What the hell am I supposed to do with 50 gallons of mayo?
There is somethin about your sexuality that makes my dick do jumping jacks when I see you
dude you made out with his girlfriend and stole his credit card to buy more drinks
well when you put it that way, I sound like a terrible person
this is two weekends in a row I've been the pantsless girl at the party. I love my social life.
Restaurants Roasting People Who Gave Them Negative Yelp Reviews (25 Pics)
My roommate is trying to suck beer out of the rug.
You know you stopped at a liquor store to prepare for a 12-year-old's birthday party, right?
knew it was a bad idea. the look she gave me when i left her roommates bedroom in the morning really illustrated that.
when the song champagne showers came on you poured some kids beer over his head... while giving him a lap dance
Here's how he asked the pregnant girl for a cigarette. Hey yo prego throw me a square. Not joking.
Woman Posts Harassing DMs From Creep Online, Now He’s Upset Because People Told His Mom
I just did a jell-o shot with my grandmother. I can die now..

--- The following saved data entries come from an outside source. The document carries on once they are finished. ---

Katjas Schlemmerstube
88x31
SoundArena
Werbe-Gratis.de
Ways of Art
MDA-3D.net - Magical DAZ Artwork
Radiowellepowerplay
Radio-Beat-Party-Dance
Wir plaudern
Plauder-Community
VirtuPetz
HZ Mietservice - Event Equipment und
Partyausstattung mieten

you know it was a successful halloween when you wake up and have a firecracker in your tits
What, I can't laugh at my sister being driven crazy by Facebook randomly assigning chat significance to the guy she lost her virginity to?
Why are friend nudes not more of a thing? My tits look awesome right now.
i got a dick pic last night and the mother fucker had a Jesus picture in the background.
My dad just informed me that I may be entitled to $1700 worth of stimulus money... looks like that hitachi is coming sooner than later. Let's hope for the best!